Feminism: Women and the Kitcen
The Kitchen Debate by Nixon and Khrushchev in 1959 has embraced many American ideologies at that time, and the role of women in the kitchen is one of them. In the 1950s, it was widely conceived that women ought to spend most of her time in the kitchen and doing various house works. Although Vice President Nixon did not explicit stated it, he has implied that the electronic appliances were so great that they are the equivalent of a woman. The Kitchen Debate further emphasized the fact that most American men at that time regarded their spouses as mere appliances in the kitchen instead of human beings.

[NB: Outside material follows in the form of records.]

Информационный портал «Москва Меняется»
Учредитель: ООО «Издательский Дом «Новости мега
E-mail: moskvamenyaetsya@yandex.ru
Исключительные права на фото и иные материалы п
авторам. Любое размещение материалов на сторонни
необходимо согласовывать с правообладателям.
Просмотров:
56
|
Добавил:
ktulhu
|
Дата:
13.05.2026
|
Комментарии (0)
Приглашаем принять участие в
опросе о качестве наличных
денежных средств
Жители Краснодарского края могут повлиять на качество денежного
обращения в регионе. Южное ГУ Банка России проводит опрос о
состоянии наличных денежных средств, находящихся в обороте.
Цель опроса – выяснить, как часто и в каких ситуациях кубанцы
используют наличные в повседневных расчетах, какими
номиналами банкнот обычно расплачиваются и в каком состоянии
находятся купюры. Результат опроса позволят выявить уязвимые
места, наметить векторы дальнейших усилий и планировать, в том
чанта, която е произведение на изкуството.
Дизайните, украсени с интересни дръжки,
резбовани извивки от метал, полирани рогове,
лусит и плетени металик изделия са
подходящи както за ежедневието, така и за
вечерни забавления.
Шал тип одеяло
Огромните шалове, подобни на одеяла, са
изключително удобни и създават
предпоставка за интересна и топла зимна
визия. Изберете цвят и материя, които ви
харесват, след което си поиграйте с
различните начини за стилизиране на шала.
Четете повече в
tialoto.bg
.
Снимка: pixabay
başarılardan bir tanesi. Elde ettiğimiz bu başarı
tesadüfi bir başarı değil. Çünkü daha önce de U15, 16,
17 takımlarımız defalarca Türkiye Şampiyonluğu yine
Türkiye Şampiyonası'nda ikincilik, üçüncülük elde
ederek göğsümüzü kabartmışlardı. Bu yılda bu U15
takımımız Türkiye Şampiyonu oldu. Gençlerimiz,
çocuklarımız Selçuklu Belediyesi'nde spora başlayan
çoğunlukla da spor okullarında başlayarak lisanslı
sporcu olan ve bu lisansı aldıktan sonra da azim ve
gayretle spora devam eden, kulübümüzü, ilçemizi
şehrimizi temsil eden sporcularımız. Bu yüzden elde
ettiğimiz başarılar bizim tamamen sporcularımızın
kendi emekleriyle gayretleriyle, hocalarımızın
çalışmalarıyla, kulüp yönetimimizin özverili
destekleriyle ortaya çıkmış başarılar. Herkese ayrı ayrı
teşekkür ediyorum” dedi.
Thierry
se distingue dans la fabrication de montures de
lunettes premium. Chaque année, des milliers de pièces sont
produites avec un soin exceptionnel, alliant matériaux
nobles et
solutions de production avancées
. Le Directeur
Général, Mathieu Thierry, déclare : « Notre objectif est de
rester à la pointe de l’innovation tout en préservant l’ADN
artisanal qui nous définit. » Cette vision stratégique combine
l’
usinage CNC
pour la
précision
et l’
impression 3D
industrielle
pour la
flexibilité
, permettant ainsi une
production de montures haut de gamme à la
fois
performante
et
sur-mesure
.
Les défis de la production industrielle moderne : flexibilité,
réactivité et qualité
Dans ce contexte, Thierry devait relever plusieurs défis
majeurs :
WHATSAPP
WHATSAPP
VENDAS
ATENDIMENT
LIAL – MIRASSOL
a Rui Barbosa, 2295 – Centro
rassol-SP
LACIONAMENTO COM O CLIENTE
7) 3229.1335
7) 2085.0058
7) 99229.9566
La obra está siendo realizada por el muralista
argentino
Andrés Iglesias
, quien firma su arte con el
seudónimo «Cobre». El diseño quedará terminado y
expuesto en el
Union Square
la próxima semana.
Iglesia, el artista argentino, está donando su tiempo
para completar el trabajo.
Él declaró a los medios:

I believe that the underlying theme in the Kitchen Debate has a certain degree of influence on Betty Friedan’s The Feminine Mystique, a publication that has awakened the public feminist consciousness.
With the influence from The Feminine Mystique, American women have realized that, by tradition, they have been enslaved in the kitchen. In addition, they were more conscious of the unequal treatments they faced in work forces. With this new consciousness in their minds, they have pushed for more reforms in civil rights movements. In response to the changes in public opinions, the government has passed various gender equality laws, such as the Equal Pay Act in 1963, which prohibited different wage standards base on genders, and The Civil Rights Act of 1964, which eliminated discrimination by both gender and race.